Undergarments: Africa's only important export item
Accra, March 3, GNA - The 2003 United Nations Conference on Trade and Development (UNCTAD) Report has singled out the manufacturing of undergarments as the only important export item in Africa among manufacturers in world trade.
"Even then, its share in total African exports is only 1.7 per cent with Mauritius and Swaziland accounting for over 85 per cent of the total exports of this product."
The Report, which was jointly launched recently by the Third World Network (TWN) and the United Nations Development Programme (UNDP), painted a rather bleak picture for the continent, saying even though Africa had remained commodity-dependent, it has fallen behind other regions in the world in exports of non-fuel primary commodities. It noted that 17 of the 20 most important export items of Africa were primary commodities and resource-based manufacturers.

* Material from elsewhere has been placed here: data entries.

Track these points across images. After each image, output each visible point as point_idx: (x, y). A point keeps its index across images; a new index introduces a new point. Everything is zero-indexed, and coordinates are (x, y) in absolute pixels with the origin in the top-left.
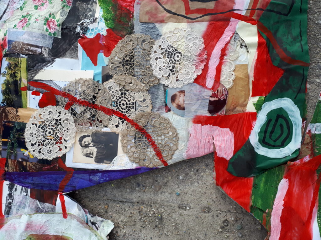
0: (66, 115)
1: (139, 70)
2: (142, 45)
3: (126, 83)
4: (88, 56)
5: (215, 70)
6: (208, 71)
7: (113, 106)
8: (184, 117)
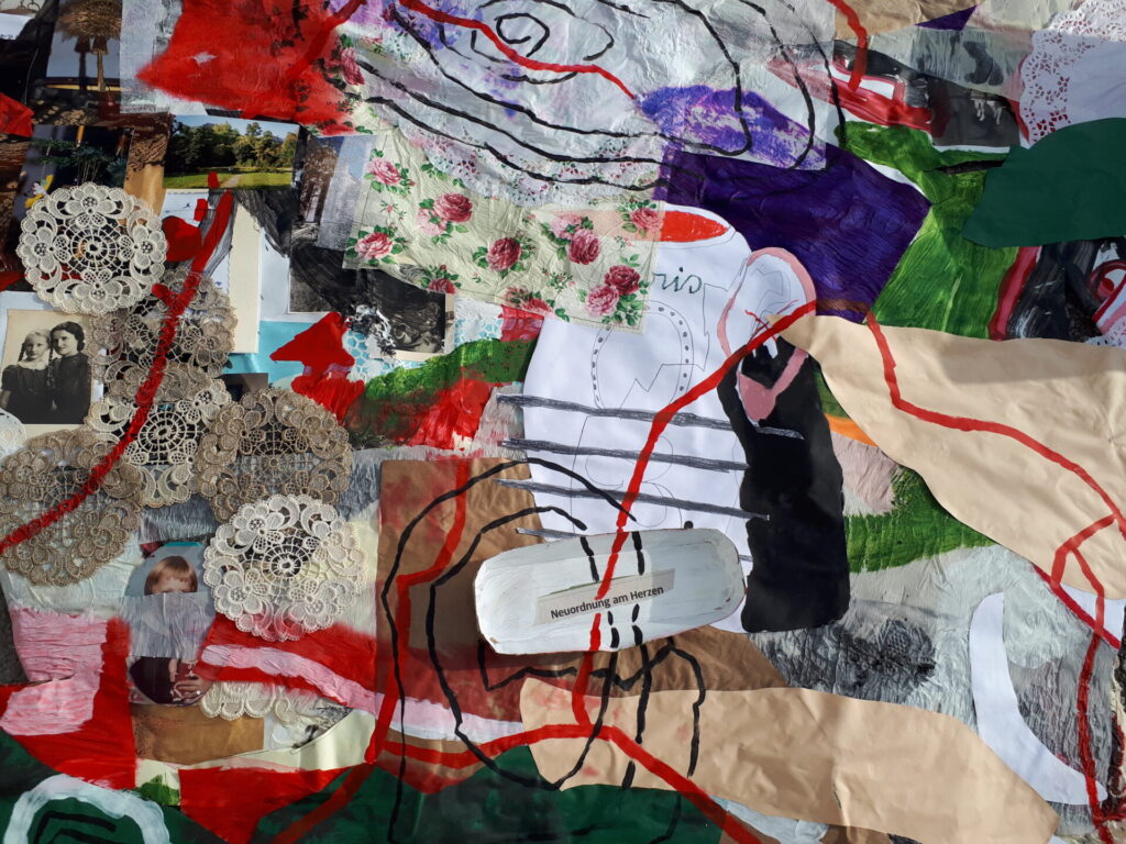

The Report said while the structure of developing country exports had changed significantly over the past two decades, Africa has hardly benefited from the boom of manufactured exports.
Africa's share in world merchandise, according to the Report, fell from 6.3 per cent in 1980 to 2.5 in 2,000 in value terms.

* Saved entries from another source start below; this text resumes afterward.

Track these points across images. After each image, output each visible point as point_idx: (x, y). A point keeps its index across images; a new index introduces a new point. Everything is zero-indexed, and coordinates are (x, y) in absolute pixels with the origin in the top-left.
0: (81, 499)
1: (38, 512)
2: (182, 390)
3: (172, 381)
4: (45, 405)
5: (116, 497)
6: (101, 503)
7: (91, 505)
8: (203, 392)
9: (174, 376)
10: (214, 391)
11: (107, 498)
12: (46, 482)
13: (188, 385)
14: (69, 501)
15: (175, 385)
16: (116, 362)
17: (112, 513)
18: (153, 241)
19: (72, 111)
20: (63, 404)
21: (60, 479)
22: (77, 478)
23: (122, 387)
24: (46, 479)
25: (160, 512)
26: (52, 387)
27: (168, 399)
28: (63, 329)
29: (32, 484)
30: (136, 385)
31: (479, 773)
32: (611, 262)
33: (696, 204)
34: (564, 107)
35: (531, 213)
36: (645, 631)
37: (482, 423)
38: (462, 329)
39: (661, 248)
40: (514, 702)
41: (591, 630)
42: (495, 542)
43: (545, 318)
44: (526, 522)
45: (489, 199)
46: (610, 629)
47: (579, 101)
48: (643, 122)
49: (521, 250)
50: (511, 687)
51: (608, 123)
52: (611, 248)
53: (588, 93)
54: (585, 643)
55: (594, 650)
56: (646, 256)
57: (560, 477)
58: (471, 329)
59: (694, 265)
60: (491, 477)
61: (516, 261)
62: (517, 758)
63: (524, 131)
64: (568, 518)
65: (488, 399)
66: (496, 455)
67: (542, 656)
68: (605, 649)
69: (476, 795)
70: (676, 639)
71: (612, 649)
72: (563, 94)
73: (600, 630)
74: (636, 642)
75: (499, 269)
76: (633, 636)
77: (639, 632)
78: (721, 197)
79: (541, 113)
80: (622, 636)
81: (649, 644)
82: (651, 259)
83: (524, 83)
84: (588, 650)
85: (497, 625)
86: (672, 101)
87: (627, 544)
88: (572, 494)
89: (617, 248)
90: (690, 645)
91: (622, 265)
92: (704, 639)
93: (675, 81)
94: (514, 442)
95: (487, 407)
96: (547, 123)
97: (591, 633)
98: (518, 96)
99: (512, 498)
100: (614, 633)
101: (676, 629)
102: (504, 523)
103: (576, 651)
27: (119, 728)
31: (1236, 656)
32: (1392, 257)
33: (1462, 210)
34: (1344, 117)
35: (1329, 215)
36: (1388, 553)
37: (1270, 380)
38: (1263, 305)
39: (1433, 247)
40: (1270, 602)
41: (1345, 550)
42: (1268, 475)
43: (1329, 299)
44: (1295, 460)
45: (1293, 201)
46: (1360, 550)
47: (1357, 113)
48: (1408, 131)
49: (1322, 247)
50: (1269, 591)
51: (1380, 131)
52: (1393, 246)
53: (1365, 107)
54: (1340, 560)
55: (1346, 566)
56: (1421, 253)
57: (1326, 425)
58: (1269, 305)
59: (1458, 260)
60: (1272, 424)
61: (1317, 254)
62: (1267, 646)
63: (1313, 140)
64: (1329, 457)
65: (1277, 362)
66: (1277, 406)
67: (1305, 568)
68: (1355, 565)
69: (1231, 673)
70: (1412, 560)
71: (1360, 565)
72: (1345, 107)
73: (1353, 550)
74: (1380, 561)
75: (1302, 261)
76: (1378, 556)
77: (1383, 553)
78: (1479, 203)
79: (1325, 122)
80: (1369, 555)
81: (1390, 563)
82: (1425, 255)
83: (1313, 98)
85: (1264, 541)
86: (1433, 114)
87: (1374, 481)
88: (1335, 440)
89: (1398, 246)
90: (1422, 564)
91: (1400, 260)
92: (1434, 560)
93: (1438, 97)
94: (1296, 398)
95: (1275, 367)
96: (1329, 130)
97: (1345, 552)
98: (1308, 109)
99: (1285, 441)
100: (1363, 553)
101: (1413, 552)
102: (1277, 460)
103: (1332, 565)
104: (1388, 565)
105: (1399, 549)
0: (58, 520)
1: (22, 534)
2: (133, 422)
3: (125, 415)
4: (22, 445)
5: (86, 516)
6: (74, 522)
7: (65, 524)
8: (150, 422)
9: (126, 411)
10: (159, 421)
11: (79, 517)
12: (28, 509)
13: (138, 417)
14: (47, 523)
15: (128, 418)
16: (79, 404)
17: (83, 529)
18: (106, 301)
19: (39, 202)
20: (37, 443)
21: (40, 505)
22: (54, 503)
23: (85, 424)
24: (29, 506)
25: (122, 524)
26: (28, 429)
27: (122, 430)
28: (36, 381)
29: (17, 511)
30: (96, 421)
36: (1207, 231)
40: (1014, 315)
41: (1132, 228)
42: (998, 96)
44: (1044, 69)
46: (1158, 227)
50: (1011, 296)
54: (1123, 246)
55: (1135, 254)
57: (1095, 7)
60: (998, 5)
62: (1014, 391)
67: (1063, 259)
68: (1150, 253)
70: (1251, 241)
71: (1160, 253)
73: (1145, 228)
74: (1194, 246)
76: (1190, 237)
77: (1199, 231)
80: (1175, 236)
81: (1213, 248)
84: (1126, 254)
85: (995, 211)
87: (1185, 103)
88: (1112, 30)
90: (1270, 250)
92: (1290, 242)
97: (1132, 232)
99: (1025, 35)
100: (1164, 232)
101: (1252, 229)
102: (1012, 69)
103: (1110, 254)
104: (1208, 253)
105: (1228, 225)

"Similarly, its share of total developing country merchandise exports fell to almost eight per cent in 2,000, while its share in manufacture remained at below one per cent," it said.
By comparison, Asia's share of global merchandise exports increased from 18 per cent in 1980 to 22 per cent in 2000, while its share of total developing country merchandise exports increased from almost 60 per cent to 72 per cent over the same period.

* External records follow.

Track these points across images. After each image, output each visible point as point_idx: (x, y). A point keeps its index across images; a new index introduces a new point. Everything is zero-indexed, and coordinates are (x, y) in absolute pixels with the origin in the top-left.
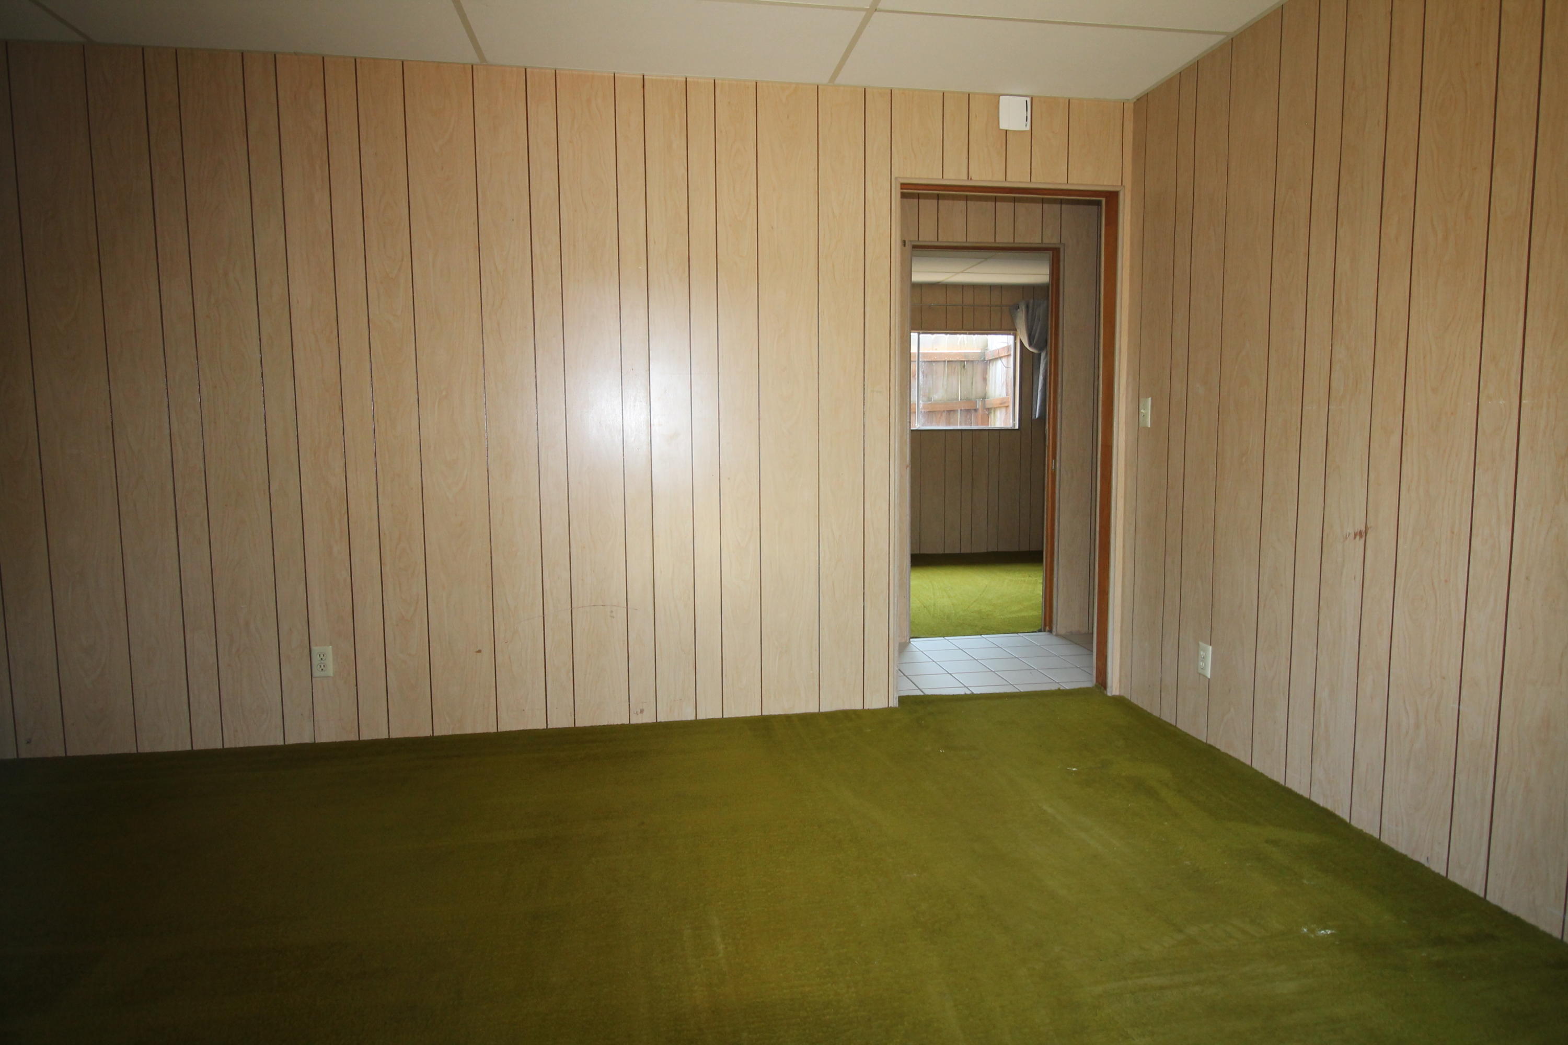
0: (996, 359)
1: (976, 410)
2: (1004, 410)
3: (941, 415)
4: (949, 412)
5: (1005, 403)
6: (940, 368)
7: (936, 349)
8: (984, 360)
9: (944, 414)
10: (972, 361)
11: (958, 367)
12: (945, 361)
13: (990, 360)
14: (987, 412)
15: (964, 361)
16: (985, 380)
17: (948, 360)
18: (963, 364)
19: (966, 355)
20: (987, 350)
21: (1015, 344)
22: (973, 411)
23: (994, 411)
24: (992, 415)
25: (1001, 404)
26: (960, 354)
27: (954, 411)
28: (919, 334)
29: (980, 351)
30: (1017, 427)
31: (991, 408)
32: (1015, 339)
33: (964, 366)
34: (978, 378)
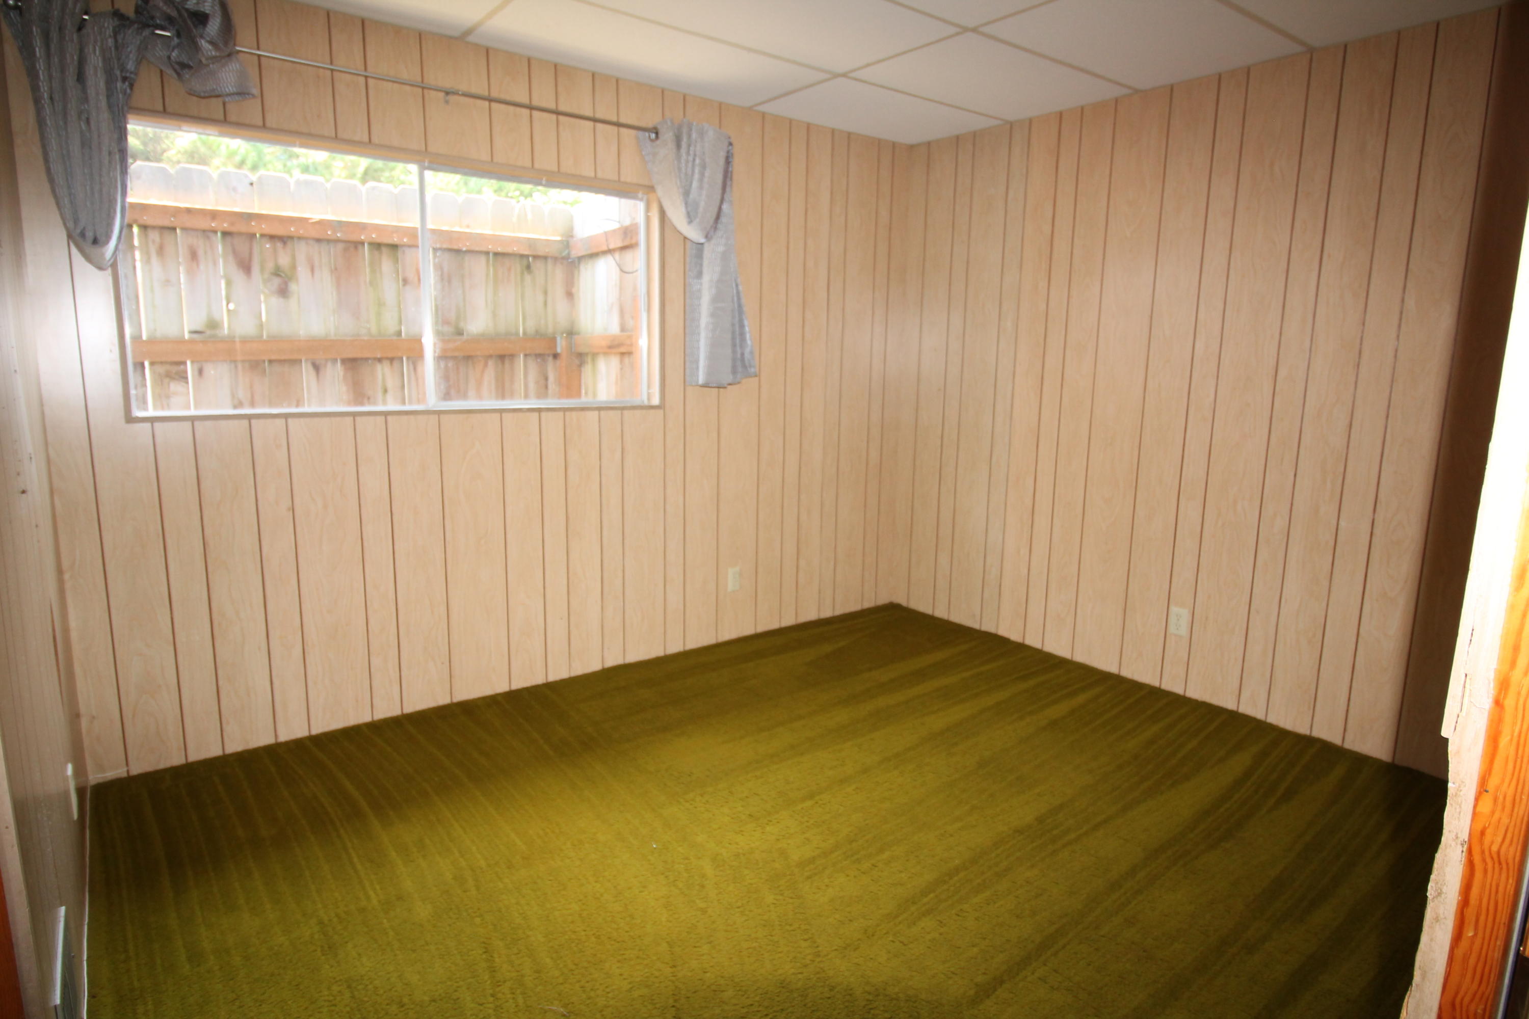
0: (594, 256)
1: (556, 356)
2: (615, 361)
3: (486, 365)
4: (502, 358)
5: (620, 345)
6: (479, 267)
7: (468, 227)
8: (567, 257)
9: (491, 363)
10: (545, 258)
11: (517, 266)
12: (487, 253)
13: (580, 258)
14: (577, 362)
15: (527, 256)
16: (570, 295)
17: (496, 251)
18: (525, 262)
19: (531, 243)
20: (572, 236)
21: (648, 220)
22: (550, 359)
23: (593, 360)
24: (587, 369)
25: (610, 347)
26: (517, 240)
27: (512, 356)
28: (422, 169)
29: (559, 238)
30: (656, 401)
31: (587, 354)
32: (648, 209)
33: (528, 267)
34: (558, 290)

Asia's global manufactured goods trade increased threefold, reaching 21.5 per cent in 2000.
The Report noted that these trends indicated that most African countries had been losing market shares in commodity exports to other developing countries while at the same time most had been unable to diversify into manufactured exports.
It attributed Africa's difficulties to its inability to overcome structural constraints and modernise its agricultural sector, combined with the high cost of trading, as well as low investment in the agriculture sector leading to low agricultural productivity.
"As a result," the Report quoted, "Africa has lost its competitive edge in producing cocoa, tea and coffee vis-=E0-vis the new and more efficient producers in Asia and Latin America.
The Report attacked the use of subsidies in these markets and that of the US and EU, which is resulting in the loss of market shares for cotton and sugar and domestic support for less competitive producers.
While the Report welcomes the US African Growth and Opportunity Act (AGOA) and the EU's Everything But Arms (EBA) initiative, it argued that an analysis of the of the EBA in 2001 revealed little use of the scheme owing in part to the fact that the beneficiaries continued utilizing the Lome Protocols which arguably have less restrictive rules of origin.
On AGOA, it said the additional benefits represented a modest expansion over the preferential treatment that the Sub-Saharan Africa already enjoyed under the GSP, adding that had it not been for the restrictive rules of origin governing market access under AGOA, its medium-term benefits would have been five times greater.